Surat 28

66 16 0
                                    


Sesuai estimasi, kereta api yang membawa Sagita sampai di stasiun kota tepat pukul sebelas siang. Lima menit lalu, dirinya sudah mengirim SMS kalau kereta akan sampai. Tidak berapa lama, balasan Andam muncul dengan sebuah foto.

Namanya Gema Sagara. Dia yang bakal jemput kamu. Kamu tunggu di depan loket tiket aja, ya.


Sagita hanya mengiyakan perintah Andam. Sembari menunggu, wanita itu menengok ke sana kemari untuk memindai isi stasiun. Perutnya cukup lapar karena sepanjang perjalanan tadi tak sempat mengemil apa pun akibat tertidur. Namun, karena harus menunggu orang yang menjemput, Sagita tak bisa beranjak ke mana-mana.

***

Chika menelusurkan tatapan kepada Gema yang baru keluar kamar dengan aroma semerbak. Rapi. Bahkan rambut terlihat masih basah. Tumben pula hari Minggu begini dia keluar rumah. Ke mana? Kencan? Laku emang omnya itu?

"Tumben keluar, Bang. Mau ke mana?"

"Jemput Sagita."

Sagita? Hm ... namanya enggak asing? Di mana aku pernah denger, ya?

Gema balik menelisik ekspresi Chika yang mengernyit, pertanda gadis itu sedang memikirkan sesuatu.

"Itu, loh. Kenalannya Andam yang mau ikut camping sama kami tanggal 18 nanti."

Tatapan Chika membulat. "O, iya. Dia."

"Makanya, otak, tuh, dilatih. Kerjain banyak soal biar mikir terus. Biar enggak pikunan." Gema meraih kunci motor yang tergantung di sisi lemari berisi piring-piring Bunda. "Abang berangkat dulu. Kalau Bunda tanya ke mana, bilang aja mau cari calon mantu."

Chika mencebik. Selalu saja omnya menyuruh belajar, belajar, dan belajar. Sampai bosan telinga Chika mendengarnya. Sejauh ini, gadis itu selalu menurut apa yang diperintahkan Gema. Buku latihan soal UN saja sampai tandas. Semua sudah dia kerjakan.

"Kayak yang laku aja, sih, Bang." Chika mendumal di sela-sela mengerjakan tugas kembali.

Gema tak jadi keluar padahal sudah di ambang pintu. Pria itu kembali masuk, mendekati Chika yang lesehan menghadap meja yang berteberan buku-buku latihan UN, lalu tangan kanannya menyentil dahi gadis itu.

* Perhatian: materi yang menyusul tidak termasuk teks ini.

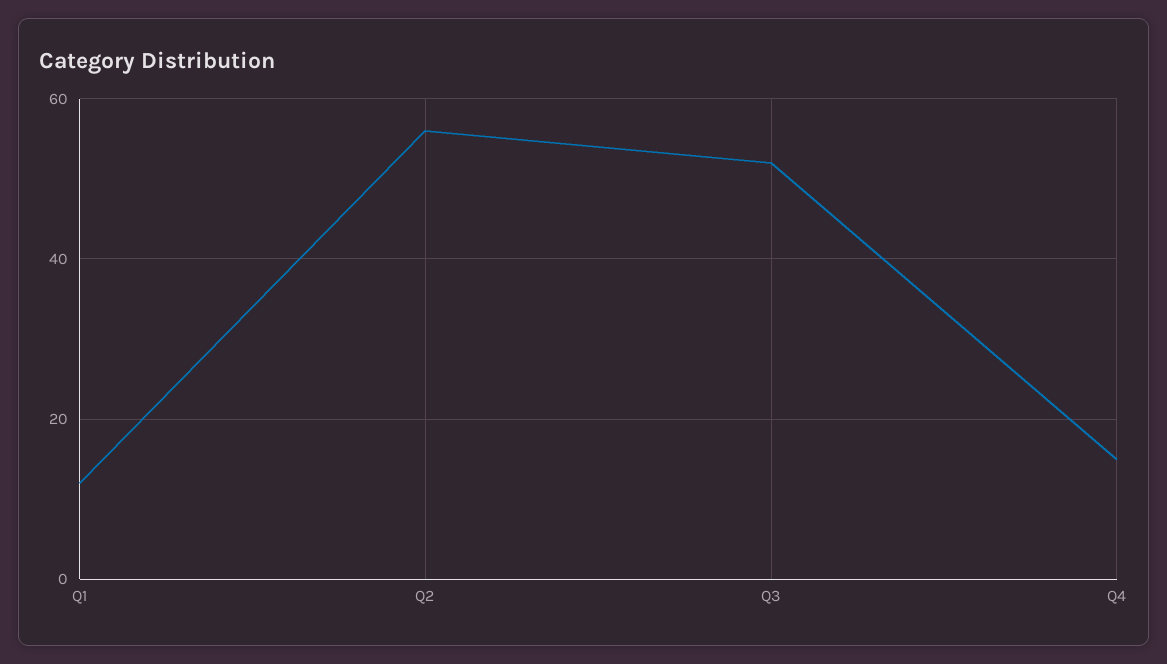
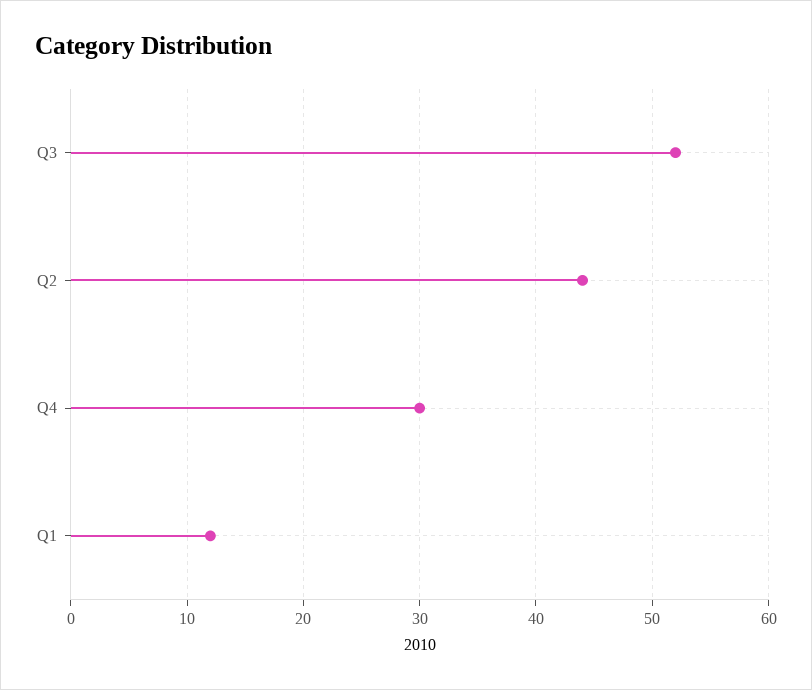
  {
    "Q1": 12,
-   "Q2": 55,
+   "Q2": 44,
    "Q3": 52,
-   "Q4": 15
+   "Q4": 30
  }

"Aduh!" Gadis itu mendongak. "Abang, ih!"

"Kalau ngomong, jangan jahat-jahat amat. Enggak Abang kasih saku tau rasa kamu." Gema segera bergegas sebelum sang keponakan melemparinya dengan bantal sofa.

Sambil mengelus-elus bekas sentilan, gadis itu memberengut. Memang sudah dipastikan kalau omnya tidak berperichikaan.

Mereka memang Tom and Jerry-nya Bunda Ayu. Heran. Antara om dan keponakan, kok, susah sekali akur.

***

Sesuai petunjuk dari Andam, Gema langsung menghampiri loket tiket untuk mencari wanita bernama Sagita. Langkahnya terhenti saat menemukan seorang wanita duduk mendekap ransel yang cukup besar dengan muatan penuh. Dari baju dan celana yang dipakai, penampilan wanita itu sangat mirip dengan foto yang dikirim Andam.

Apa dia?

Gema mendekat perlahan sembari terus mencocokkan sisi wajah wanita itu dengan foto dalam ponsel. Benar. Ini yang namanya Sagita.

Ketika jarak hanya menyisa beberapa sentimeter, tepatnya Gema berdiri di sisi kanan agak ke belakang, pria itu menepuk lembut bahu Sagita.

"Oh?" Ketika menoleh dan menemukan Gema dengan senyum di belakangnya, Sagita segera mencocokkan sosok pria itu dengan foto yang dikirim Andam. Sama.